Agency: NSF | Branch: Standard Grant | Program: | Phase: Polar Special Initiatives | Award Amount: 1.74M | Year: 2011
The Marine Advanced Technology Education (MATE) Center is a national partnership of community colleges, high schools, universities, informal educational organizations, research institutions, marine industries, professional societies, and working professionals. MATEs mission is to improve marine technical education and increase the number of highly-skilled technical professionals who enter ocean-related occupations. The Center characterizes and researches trends in the ocean workforce, identifies the knowledge and skills this workforce needs, places this information in the hands of educational institutions at all levels, and works to ensure that curricula and programs are appropriately preparing students to meet workforce needs.

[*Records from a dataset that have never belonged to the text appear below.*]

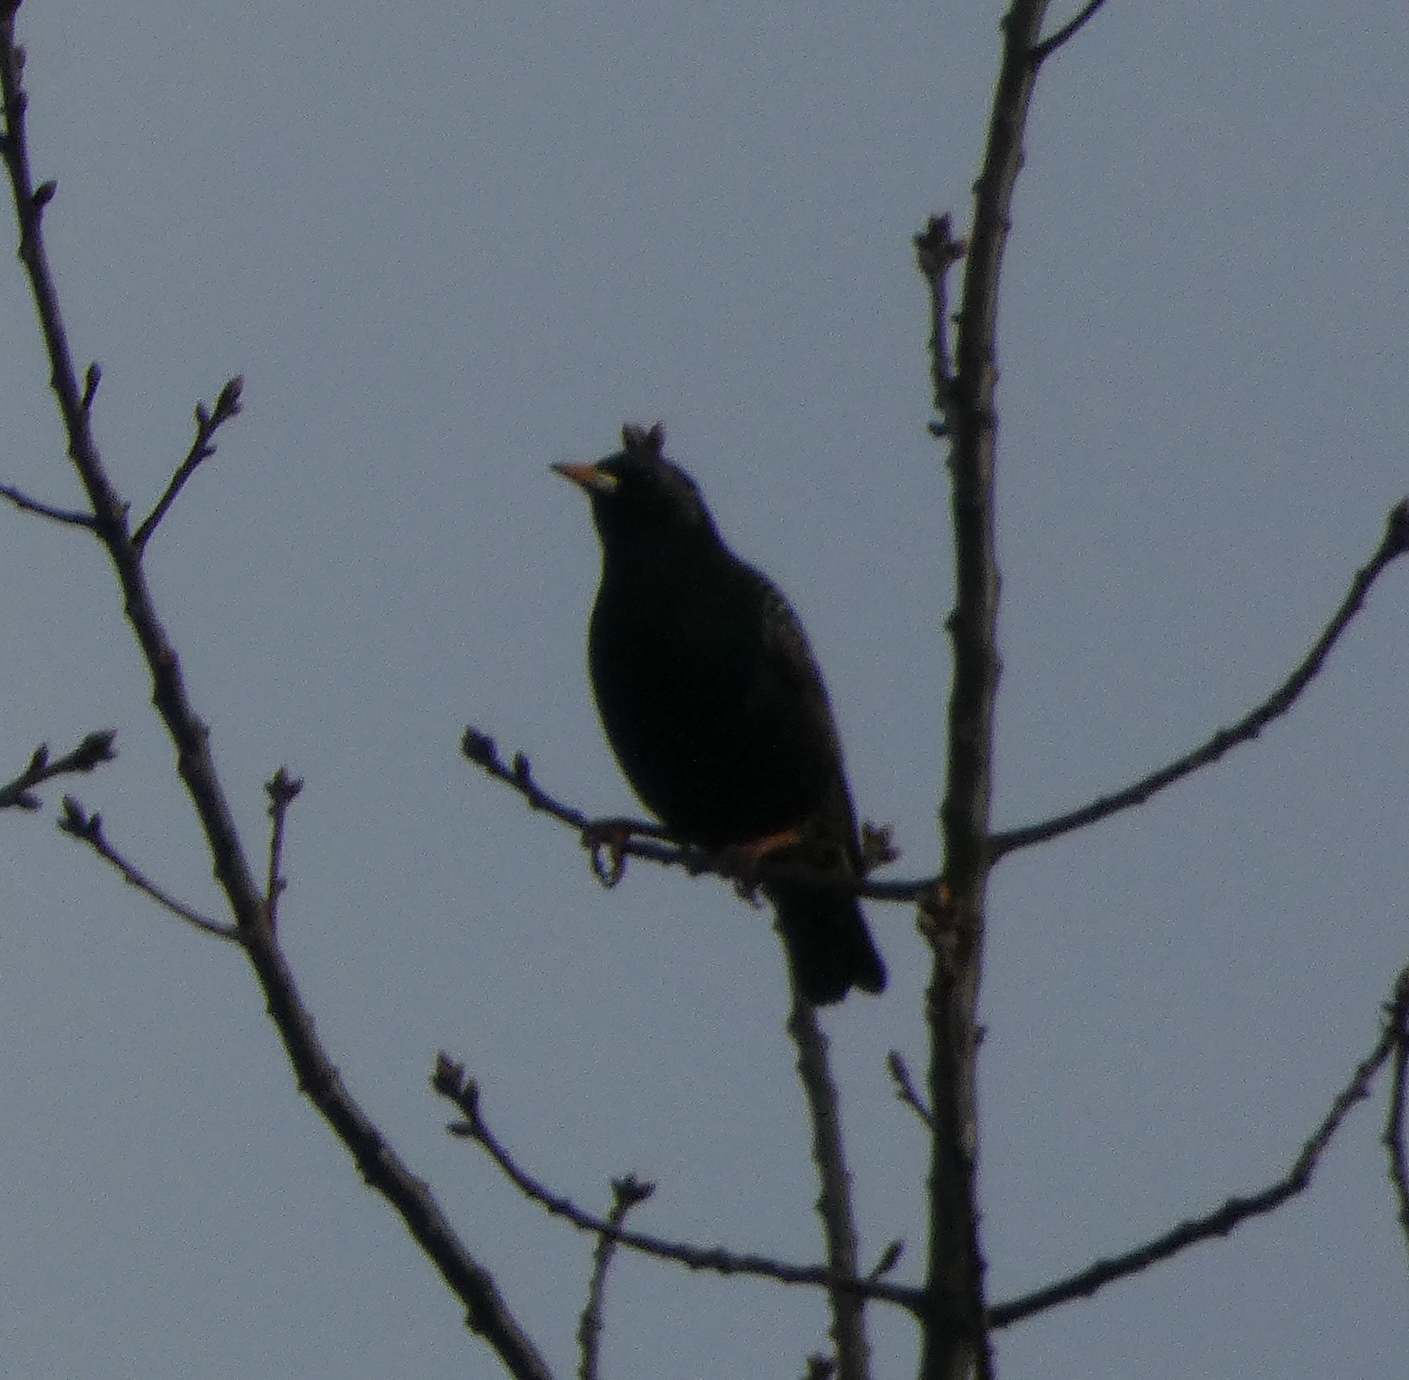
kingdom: Animalia
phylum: Chordata
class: Aves
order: Passeriformes
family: Sturnidae
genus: Sturnus
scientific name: Sturnus vulgaris
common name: Common starling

MATEs programs represent unique approaches to engaging students in STEM learning experiences and developing the capacity for increasing the nations technological workforce. The geographic distribution of MATE partners makes products of this Center available to a broad audience; the strategies developed as a result of MATEs research into barriers of participation help to engage and involve traditionally underrepresented groups. These efforts prepare a diverse workforce that ensures U.S. competitiveness in a global economy that is currently, and increasingly, dependent on ocean activities.